Sorry for overcomplicated example. I have
Lemma test : forall x y z : Prop,
(
(((x → (y ∨ z)) → (x ∨ y)) ↔ (x ∨ y))
∧ (((y → (x ∨ z)) → (x ∨ y)) ↔ (x ∨ y))
∧ ((y → (x ∨ z)) → (x ∨ (x → (y ∨ z))))
∧ ((x → (y ∨ z)) → (y ∨ (y → (x ∨ z))))
) → ((x → (y ∨ z)) → (y ∨ z)).
Doing
Proof.
intros.
destruct H.
destruct H1.
destruct H2.
pose proof (H3 H0).
gives
1 goal
x, y, z : Prop
H : ((x → y ∨ z) → x ∨ y) ↔ x ∨ y
H1 : ((y → x ∨ z) → x ∨ y) ↔ x ∨ y
H2 : (y → x ∨ z) → x ∨ (x → y ∨ z)
H3 : (x → y ∨ z) → y ∨ (y → x ∨ z)
H0 : x → y ∨ z
H4 : y ∨ (y → x ∨ z)
______________________________________(1/1)
y ∨ z
I then do destruct H4. and this gives
2 goals
x, y, z : Prop
H : ((x → y ∨ z) → x ∨ y) ↔ x ∨ y
H1 : ((y → x ∨ z) → x ∨ y) ↔ x ∨ y
H2 : (y → x ∨ z) → x ∨ (x → y ∨ z)
H3 : (x → y ∨ z) → y ∨ (y → x ∨ z)
H0 : x → y ∨ z
H4 : y
______________________________________(1/2)
y ∨ z
______________________________________(2/2)
y ∨ z
which I already don't understand: why two identical goals??
I then do left. and obtain
2 goals
x, y, z : Prop
H : ((x → y ∨ z) → x ∨ y) ↔ x ∨ y
H1 : ((y → x ∨ z) → x ∨ y) ↔ x ∨ y
H2 : (y → x ∨ z) → x ∨ (x → y ∨ z)
H3 : (x → y ∨ z) → y ∨ (y → x ∨ z)
H0 : x → y ∨ z
H4 : y
______________________________________(1/2)
y
______________________________________(2/2)
y ∨ z
and then assumption. gives
1 goal
x, y, z : Prop
H : ((x → y ∨ z) → x ∨ y) ↔ x ∨ y
H1 : ((y → x ∨ z) → x ∨ y) ↔ x ∨ y
H2 : (y → x ∨ z) → x ∨ (x → y ∨ z)
H3 : (x → y ∨ z) → y ∨ (y → x ∨ z)
H0 : x → y ∨ z
H4 : y → x ∨ z
______________________________________(1/1)
y ∨ z
Then doing
pose proof (H3 H0).
destruct H5.
left.
assumption.
introduces two identical goals again, and brings me to
1 goal
x, y, z : Prop
H : ((x → y ∨ z) → x ∨ y) ↔ x ∨ y
H1 : ((y → x ∨ z) → x ∨ y) ↔ x ∨ y
H2 : (y → x ∨ z) → x ∨ (x → y ∨ z)
H3 : (x → y ∨ z) → y ∨ (y → x ∨ z)
H0 : x → y ∨ z
H4, H5 : y → x ∨ z
______________________________________(1/1)
y ∨ z
which is identical to a previous state except that I now have two identical premises y → x ∨ z.
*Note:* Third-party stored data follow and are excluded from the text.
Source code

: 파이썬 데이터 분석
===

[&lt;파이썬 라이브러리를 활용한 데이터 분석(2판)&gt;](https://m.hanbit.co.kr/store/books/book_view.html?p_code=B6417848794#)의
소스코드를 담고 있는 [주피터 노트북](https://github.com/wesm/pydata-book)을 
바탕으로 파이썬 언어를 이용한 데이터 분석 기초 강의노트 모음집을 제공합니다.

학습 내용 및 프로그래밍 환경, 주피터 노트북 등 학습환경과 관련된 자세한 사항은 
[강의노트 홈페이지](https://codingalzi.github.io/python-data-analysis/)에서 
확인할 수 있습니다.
I am stuck. Obviously I am doing something wrong, but what?
This is not only an issue about tactics or understanding how Coq works: your goal is false, as the following demonstrates.
Lemma test : ~ forall x y z : Prop,
(
(((x -> (y \/ z)) -> (x \/ y)) <-> (x \/ y))
/\ (((y -> (x \/ z)) -> (x \/ y)) <-> (x \/ y))
/\ ((y -> (x \/ z)) -> (x \/ (x -> (y \/ z))))
/\ ((x -> (y \/ z)) -> (y \/ (y -> (x \/ z))))
) -> ((x -> (y \/ z)) -> (y \/ z)).
Proof.
intros H.
specialize (H False False False).
firstorder.
Qed.
In other words, if x, y and z are taken to be False, then all premises to your lemma are valid, but its conclusion does not.
[Edit: How I discovered this]
I first tried the firstorder tactic (a decision procedure for such first-order goals) and found that it was not terminating, which got me suspicious. Then I turned to the corresponding goal boolean (using the ssreflect/ssrbool packages), where I could use case splits on x, y and z + computation to check whether the lemma held. Finding out that when the three of them were false the goal reduced to false, I had my counter-example, and then simply turned that back into a propositional counter-example.